There is a limit to how many feelings a dude should have, and that limit is four: hunger, thirst, love, and happiness. That’s it. That’s about all I can tolerate. Dating a dude like this guy, is way too much…
No shit, I dated a guy like this. At least twice.
My friends have often joked that I should have been born a dude – I have a very low tolerance for too many feelings in a relationship. Yes, I have feelings. No, I don’t want to talk about them. Feelings are meant to be felt, repressed, and or eaten. They’re not meant to wallow in, or talk about. Nothing makes me roll my eyes faster than having some dude want to sit down and talk about his feelings.

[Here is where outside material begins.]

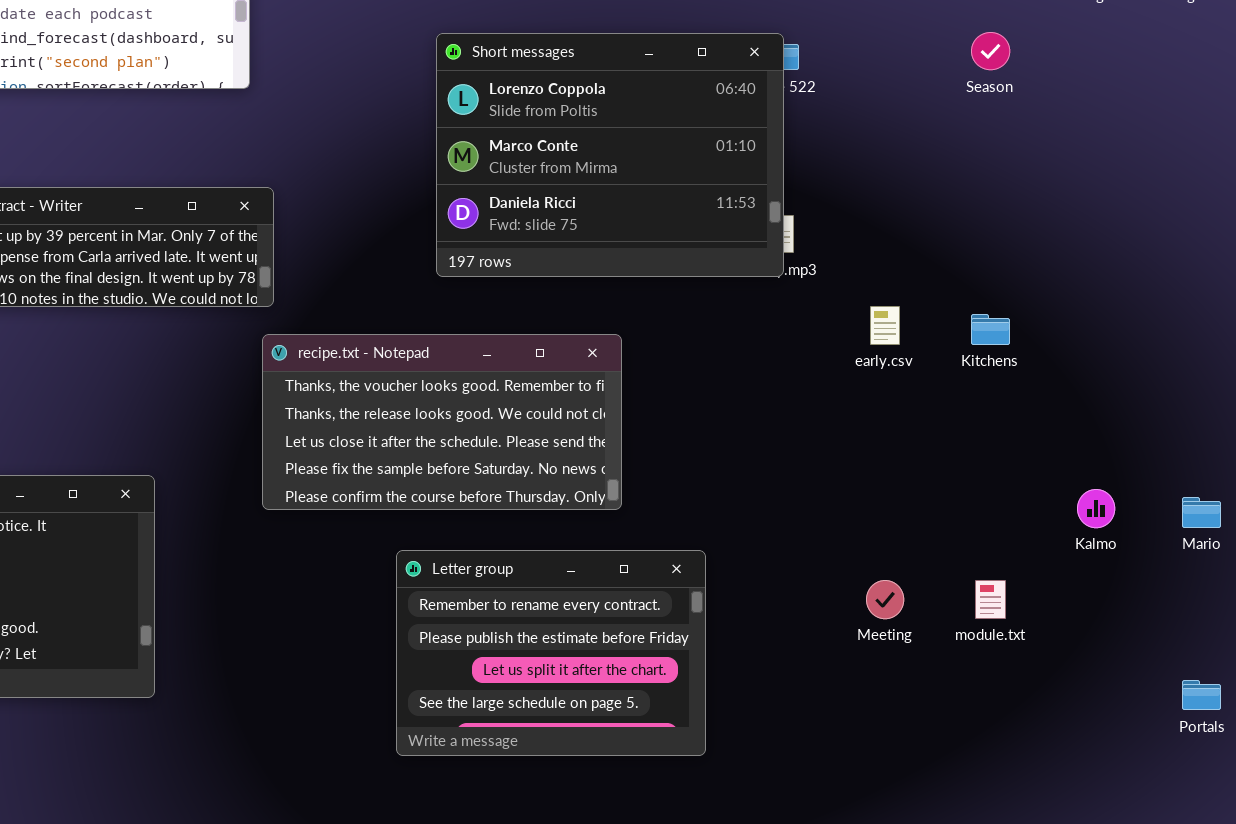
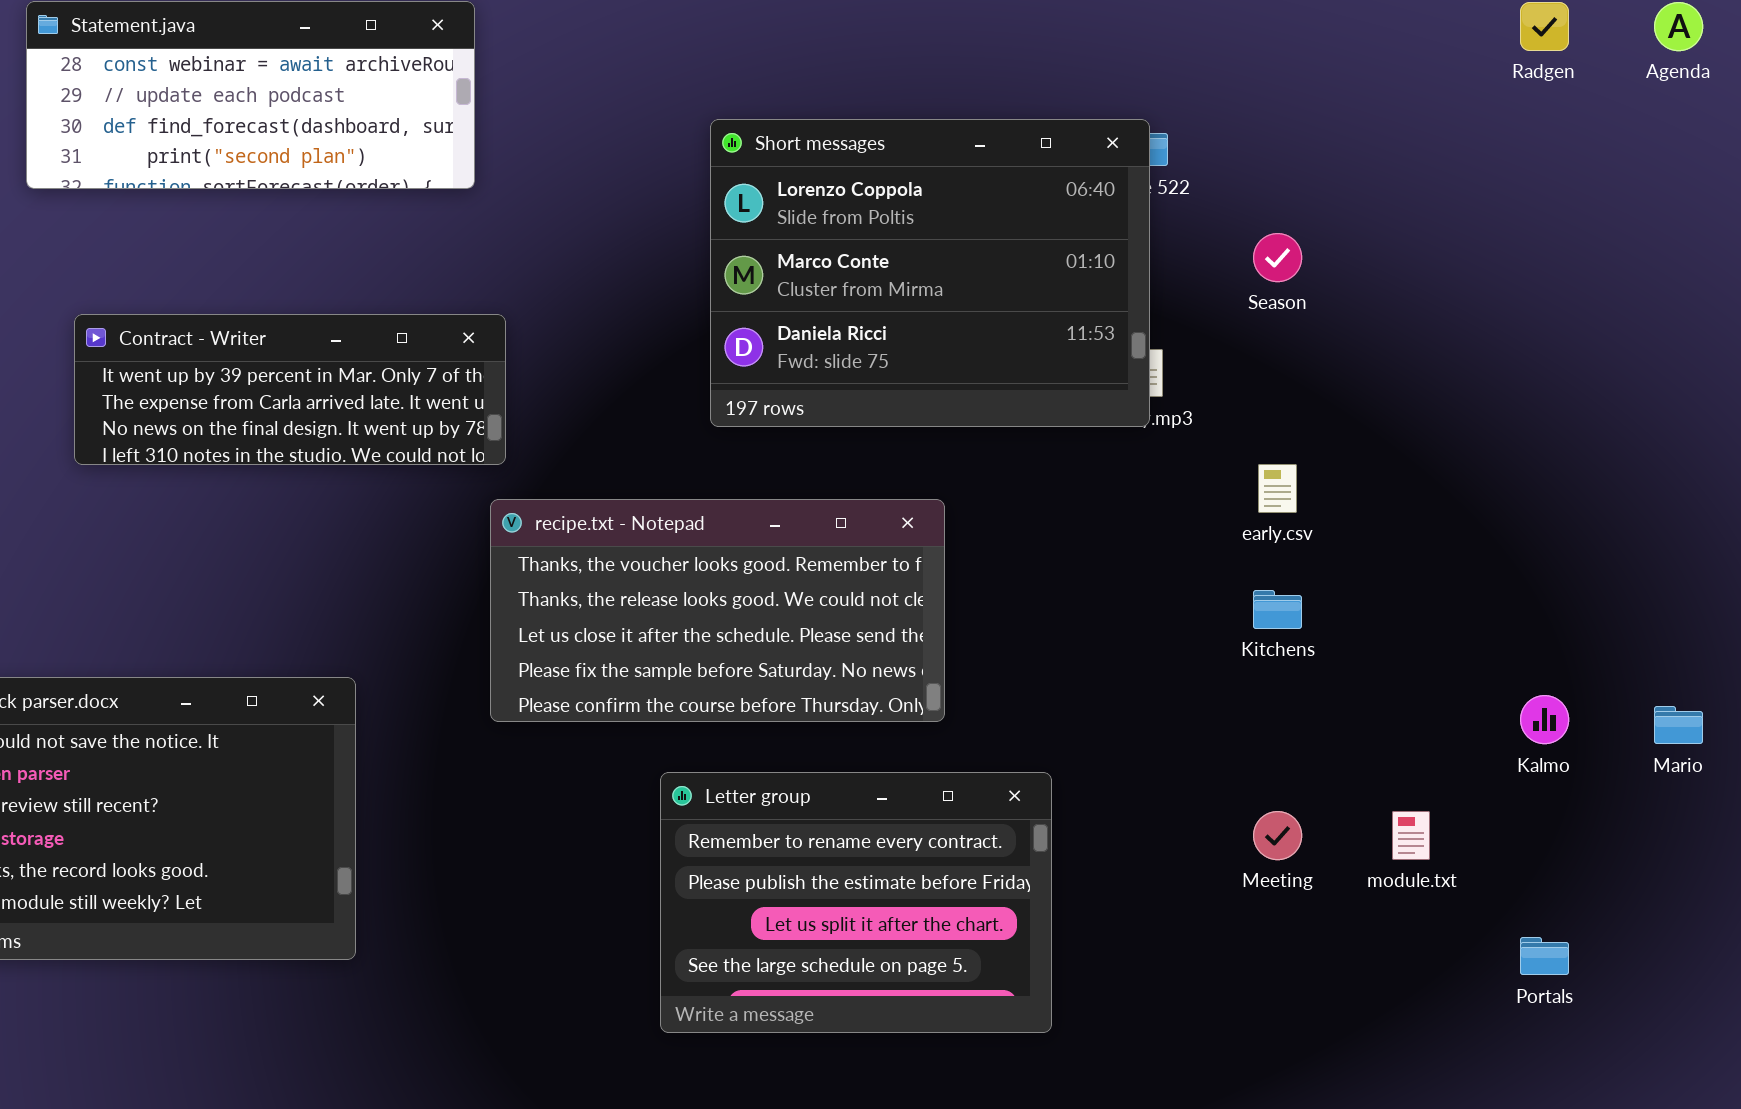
Season: [971,32,1010,70] -> [1253,233,1302,282], moved
Kitchens: [971,314,1010,345] -> [1253,590,1302,629], moved
Portals: [1182,680,1221,710] -> [1520,937,1569,975], moved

3D thought it was necessary to tell me everyday how much he liked me BUT in return he demanded that I do the same for him. Every. God. Damned. Day. That’s way too much. You can’t force that kind of shit. For reals, yo.
And then there was Hairy McBacksweat. Jesus Christ, I swear to God that guy had more feelings than all my girlfriends combined. When we broke up, he cornered all my friends and asked them to talk it out with him – because he needed closure. Who knew that closure meant replaying every single instant of a relationship with all of your ex-girlfriends besties. That’s a lot of closure.
In the end, the lesson I’ve learned is that if the dude has too many feelings, we’re better off cross stitching and watching reruns of “Sex and the City” than dating one another.
Now if you’ll excuse me, I’m off to eat my feelings about still being single while I analyze what the hell is wrong with me.